Parmi les propositions formulées, les auteurs de l’appel soulignent la nécessité d’établir une définition des sols "permettant d’unifier la compréhension des sols entre les différents acteurs" et d’ "intégrer un diagnostic de qualité des sols dans les cessions immobilières et foncières, afin de bénéficier d’une donnée harmonisée, en France, à l’échelle de la parcelle, c'est-à-dire à l’échelle de la planification urbaine et des projets." Toujours au chapitre de la connaissance, ils appellent à "garantir le soutien plein et entier de la France au projet de directive sur la surveillance des sols, actuellement en trilogue" et de "mettre en place un observatoire national et des observatoires régionaux des marchés fonciers ruraux pour permettre au public, aux jeunes agriculteurs, aux foncières agricoles et aux Sociétés d'aménagement foncier et d'établissement rural (Safer) d’avoir une vue globale des biens agricoles à reprendre".

Proposition de délégation interministérielle des sols

Sur le volet gouvernance, ils préconisent la création d’une "délégation interministérielle des sols". Chargée de "la mise en cohérence des politiques publiques autour d’un objectif de réduction de l’empreinte foncière française et de protection des sols vivants", elle aurait également un rôle d'"interlocuteur unique pour les collectivités locales et les acteurs de la filière sol". Ils appellent aussi à pérenniser les conférences ZAN en donnant une plus grande liberté aux territoires pour leur composition. Ils défendent également l’"intégration des sols dans le contenu de l’évaluation environnementale des documents de planification et des projets et dans les autres autorisations environnementales notamment le dossier loi sur l’eau".

Introduction d'un bonus-malus lié aux impacts sur les fonctions des sols

Sur le volet financier, ils suggèrent de mettre en place "un maillage d’outils régionaux de financement des transitions couvrant la renaturation, la compensation ZAN, le financement du recyclage foncier" et d’"introduire un bonus-malus dans les modèles économiques de l’aménagement en fonction de l’impact sur les fonctions des sols." Autre proposition : mettre en place "une modulation de la fiscalité foncière pour récompenser les projets les moins artificialisants : autrement dit, moduler la taxe d’aménagement, les exonérations de TFB, l’assiette de la Tascom, etc.".

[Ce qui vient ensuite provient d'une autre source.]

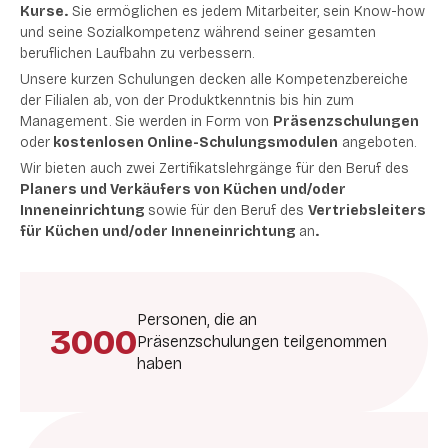
Kurse.
Sie ermöglichen es jedem Mitarbeiter, sein Know-how
und seine Sozialkompetenz während seiner gesamten
beruflichen Laufbahn zu verbessern.
Unsere kurzen Schulungen decken alle Kompetenzbereiche
der Filialen ab, von der Produktkenntnis bis hin zum
Management. Sie werden in Form von
Präsenzschulungen
oder
kostenlosen Online-Schulungsmodulen
angeboten.
Wir bieten auch zwei Zertifikatslehrgänge
für den Beruf des
Planers und Verkäufers von Küchen und/oder
Inneneinrichtung
sowie für den Beruf des
Vertriebsleiters
für Küchen und/oder Inneneinrichtung
an
.
Personen, die an
3000
Präsenzschulungen teilgenommen
haben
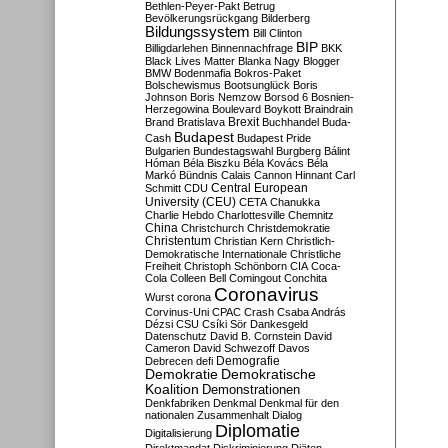
Bethlen-Peyer-Pakt
Betrug
Bevölkerungsrückgang
Bilderberg
Bildungssystem
Bill Clinton
BIP
Billigdarlehen
Binnennachfrage
BKK
Black Lives Matter
Blanka Nagy
Blogger
BMW
Bodenmafia
Bokros-Paket
Bolschewismus
Bootsunglück
Boris
Johnson
Boris Nemzow
Borsod 6
Bosnien-
Herzegowina
Boulevard
Boykott
Braindrain
Brexit
Brand
Bratislava
Buchhandel
Buda-
Budapest
Cash
Budapest Pride
Bulgarien
Bundestagswahl
Burgberg
Bálint
Hóman
Béla Biszku
Béla Kovács
Béla
Markó
Bündnis
Calais
Cannon Hinnant
Carl
Central European
Schmitt
CDU
University (CEU)
CETA
Chanukka
Charlie Hebdo
Charlottesville
Chemnitz
China
Christchurch
Christdemokratie
Christentum
Christian Kern
Christlich-
Demokratische Internationale
Christliche
Freiheit
Christoph Schönborn
CIA
Coca-
Cola
Colleen Bell
Comingout
Conchita
Coronavirus
Wurst
corona
Corvinus-Uni
CPAC
Crash
Csaba András
Dézsi
CSU
Csíki Sör
Dankesgeld
Datenschutz
David B. Cornstein
David
Cameron
David Schwezoff
Davos
Demografie
Debrecen
defi
Demokratie
Demokratische
Koalition
Demonstrationen
Denkfabriken
Denkmal
Denkmal für den
nationalen Zusammenhalt
Dialog
Diplomatie
Digitalisierung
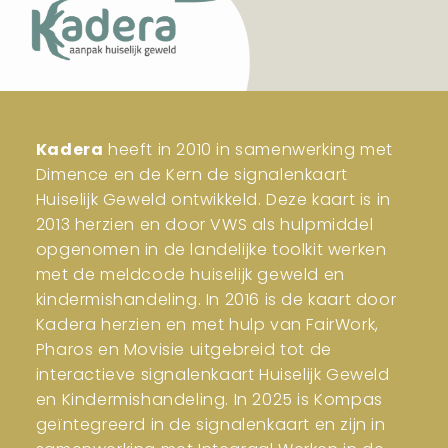
Kadera
heeft in 2010 in samenwerking met
Dimence en de Kern de signalenkaart
Huiselijk Geweld ontwikkeld. Deze kaart is in
2013 herzien en door VWS als hulpmiddel
opgenomen in de landelijke toolkit werken
met de meldcode huiselijk geweld en
kindermishandeling. In 2016 is de kaart door
Kadera herzien en met hulp van FairWork,
Pharos en Movisie uitgebreid tot de
interactieve signalenkaart Huiselijk Geweld
en Kindermishandeling. In 2025 is Kompas
geïntegreerd in de signalenkaart en zijn in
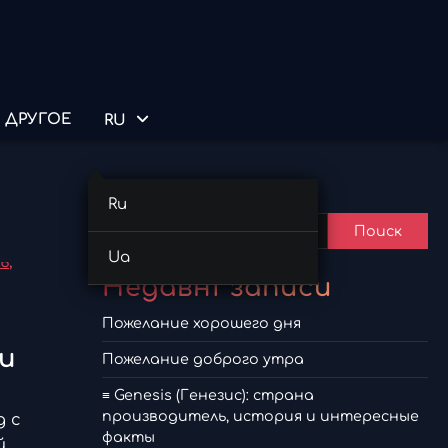
ДРУГОЕ
RU
Поиск
Ru
Поиск
Ua
Недавні записи
Пожелание хорошего дня
и
Пожелание доброго утра
≡ Genesis (Генезис): страна
производитель, история и интересные
д с
факты
й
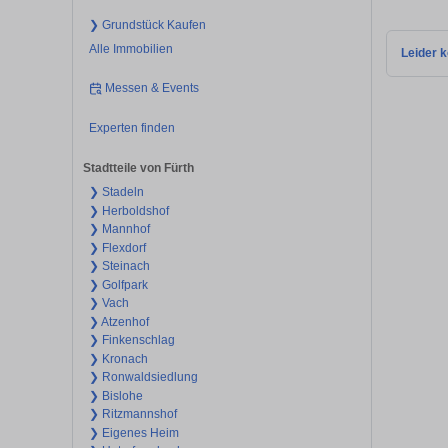
❯ Grundstück Kaufen
Alle Immobilien
Leider k
Messen & Events
Experten finden
Stadtteile von Fürth
❯ Stadeln
❯ Herboldshof
❯ Mannhof
❯ Flexdorf
❯ Steinach
❯ Golfpark
❯ Vach
❯ Atzenhof
❯ Finkenschlag
❯ Kronach
❯ Ronwaldsiedlung
❯ Bislohe
❯ Ritzmannshof
❯ Eigenes Heim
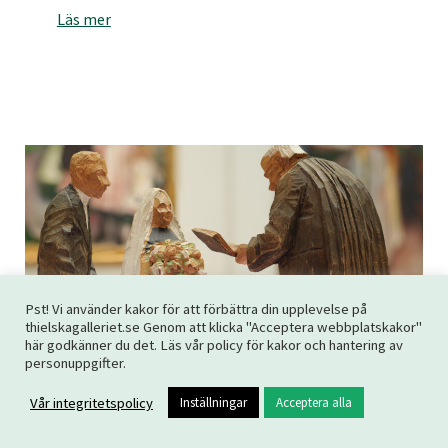
Läs mer
Pst! Vi använder kakor för att förbättra din upplevelse på
thielskagalleriet.se Genom att klicka "Acceptera webbplatskakor"
här godkänner du det. Läs vår policy för kakor och hantering av
personuppgifter.
Vår integritetspolicy
Inställningar
Acceptera alla
Liv och människor.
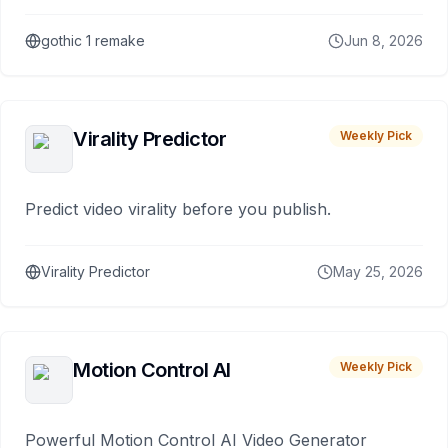
gothic 1 remake
Jun 8, 2026
Virality Predictor
Weekly Pick
Predict video virality before you publish.
Virality Predictor
May 25, 2026
Motion Control AI
Weekly Pick
Powerful Motion Control AI Video Generator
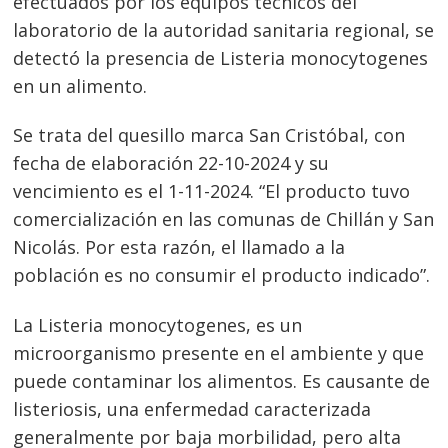
efectuados por los equipos técnicos del
laboratorio de la autoridad sanitaria regional, se
detectó la presencia de Listeria monocytogenes
en un alimento.
Se trata del quesillo marca San Cristóbal, con
fecha de elaboración 22-10-2024 y su
vencimiento es el 1-11-2024. “El producto tuvo
comercialización en las comunas de Chillán y San
Nicolás. Por esta razón, el llamado a la
población es no consumir el producto indicado”.
La Listeria monocytogenes, es un
microorganismo presente en el ambiente y que
puede contaminar los alimentos. Es causante de
listeriosis, una enfermedad caracterizada
generalmente por baja morbilidad, pero alta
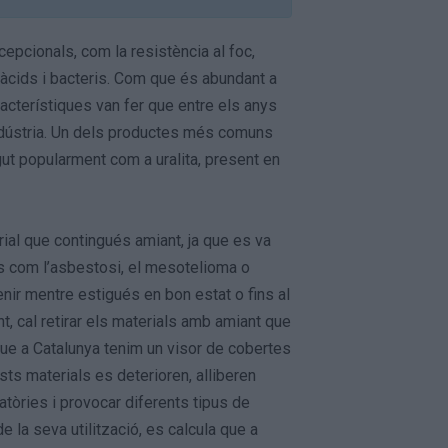
epcionals, com la resistència al foc,
a a àcids i bacteris. Com que és abundant a
racterístiques van fer que entre els anys
indústria. Un dels productes més comuns
gut popularment com a uralita, present en
rial que contingués amiant, ja que es va
es com l’asbestosi, el mesotelioma o
tenir mentre estigués en bon estat o fins al
nt, cal retirar els materials amb amiant que
 que a Catalunya tenim un visor de cobertes
sts materials es deterioren, alliberen
atòries i provocar diferents tipus de
e la seva utilització, es calcula que a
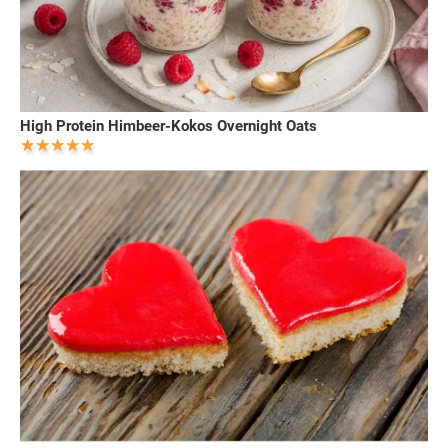
High Protein Himbeer-Kokos Overnight Oats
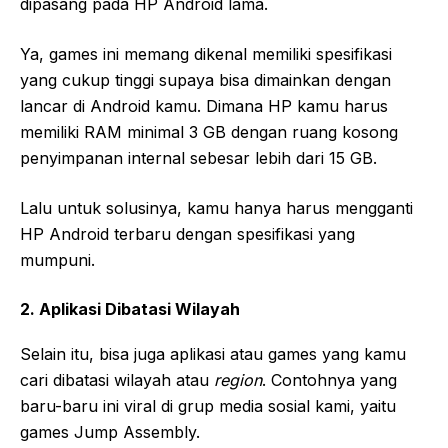
dipasang pada HP Android lama.
Ya, games ini memang dikenal memiliki spesifikasi
yang cukup tinggi supaya bisa dimainkan dengan
lancar di Android kamu. Dimana HP kamu harus
memiliki RAM minimal 3 GB dengan ruang kosong
penyimpanan internal sebesar lebih dari 15 GB.
Lalu untuk solusinya, kamu hanya harus mengganti
HP Android terbaru dengan spesifikasi yang
mumpuni.
2. Aplikasi Dibatasi Wilayah
Selain itu, bisa juga aplikasi atau games yang kamu
cari dibatasi wilayah atau
region
. Contohnya yang
baru-baru ini viral di grup media sosial kami, yaitu
games Jump Assembly.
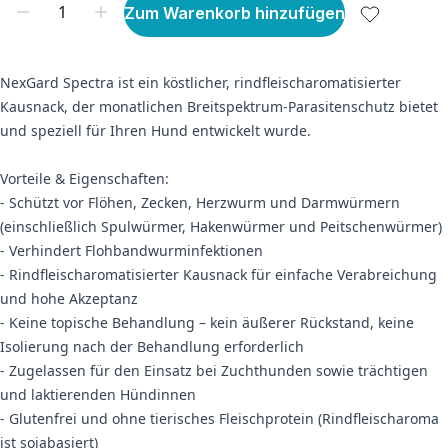
Zum Warenkorb hinzufügen
NexGard Spectra ist ein köstlicher, rindfleischaromatisierter
Kausnack, der monatlichen Breitspektrum-Parasitenschutz bietet
und speziell für Ihren Hund entwickelt wurde.
Vorteile & Eigenschaften:
- Schützt vor Flöhen, Zecken, Herzwurm und Darmwürmern
(einschließlich Spulwürmer, Hakenwürmer und Peitschenwürmer)
- Verhindert Flohbandwurminfektionen
- Rindfleischaromatisierter Kausnack für einfache Verabreichung
und hohe Akzeptanz
- Keine topische Behandlung – kein äußerer Rückstand, keine
Isolierung nach der Behandlung erforderlich
- Zugelassen für den Einsatz bei Zuchthunden sowie trächtigen
und laktierenden Hündinnen
- Glutenfrei und ohne tierisches Fleischprotein (Rindfleischaroma
ist sojabasiert)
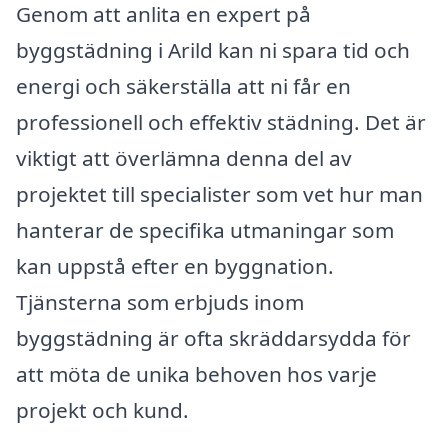
Genom att anlita en expert på
byggstädning i Arild kan ni spara tid och
energi och säkerställa att ni får en
professionell och effektiv städning. Det är
viktigt att överlämna denna del av
projektet till specialister som vet hur man
hanterar de specifika utmaningar som
kan uppstå efter en byggnation.
Tjänsterna som erbjuds inom
byggstädning är ofta skräddarsydda för
att möta de unika behoven hos varje
projekt och kund.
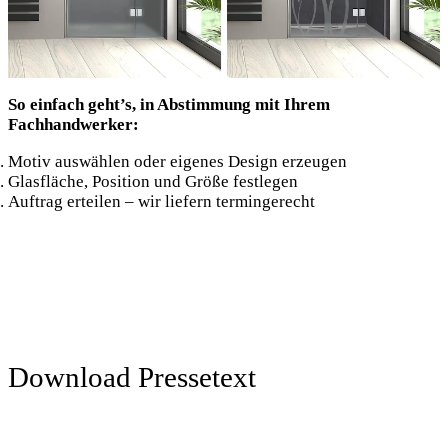
So einfach geht’s, in Abstimmung mit Ihrem
Fachhandwerker:
Motiv auswählen oder eigenes Design erzeugen
Glasfläche, Position und Größe festlegen
Auftrag erteilen – wir liefern termingerecht
Download Pressetext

Mise en réseau de collectivités engagées pour la transition foncière

Enfin, les promoteurs de l’appel proposent de réaliser un sondage auprès des Français sur leur connaissance des sols, des enjeux liés à l’artificialisation et au cadre de vie, de mettre en place un réseau de collectivités locales engagées pour la sobriété foncière, adossé à une offre d’ingénierie, d’assurer un accompagnement de la massification d’OAP (Orientations d'aménagement et de programmation) coeur d'îlots, d’OAP renaturation, et d’OAP densifications dans les plans locaux d’urbanisme (PLU et PLUi). Ils préconisent également de faciliter le portage du foncier agricole en ouvrant aux associations et collectivités les groupements fonciers agricoles.